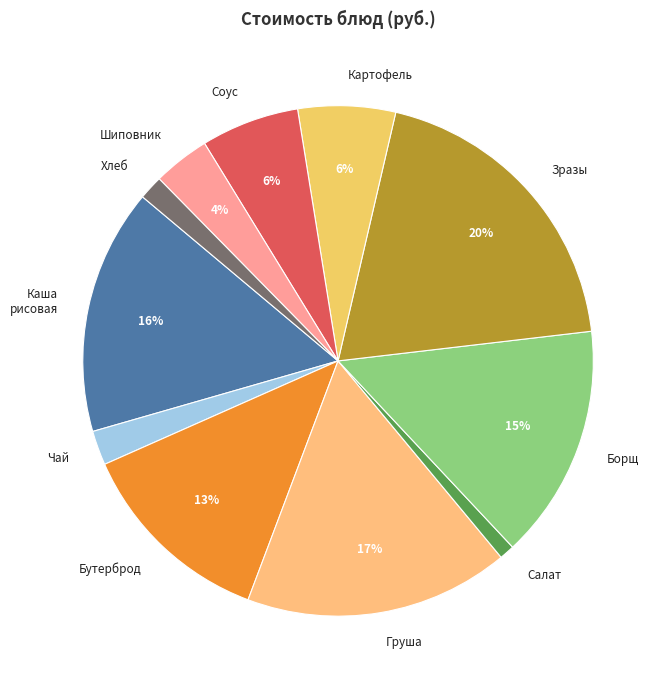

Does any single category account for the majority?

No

# # # # # # #

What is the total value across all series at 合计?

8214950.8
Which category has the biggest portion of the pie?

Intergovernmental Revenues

# # # # # # #

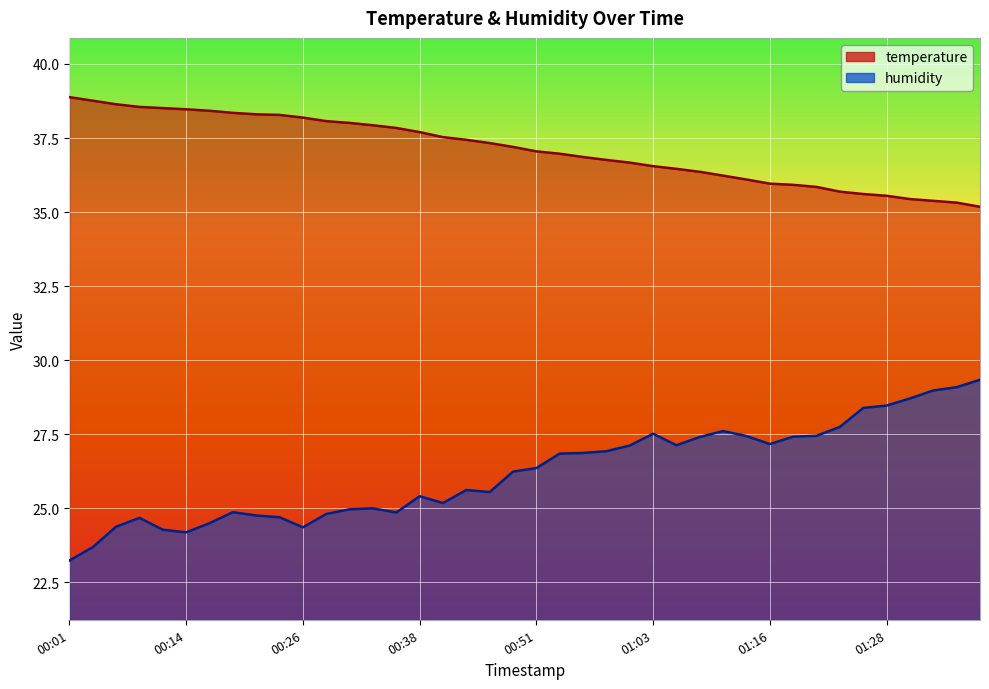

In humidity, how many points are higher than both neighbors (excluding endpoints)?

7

# # # # # # #

== Exercise requirements ==
Copy out everything from the line containing "What is the" down to the line containing "Which category has", with both of those lines included.

== Solution below ==
What is the total value across all series at 合计?

8214950.8
Which category has the biggest portion of the pie?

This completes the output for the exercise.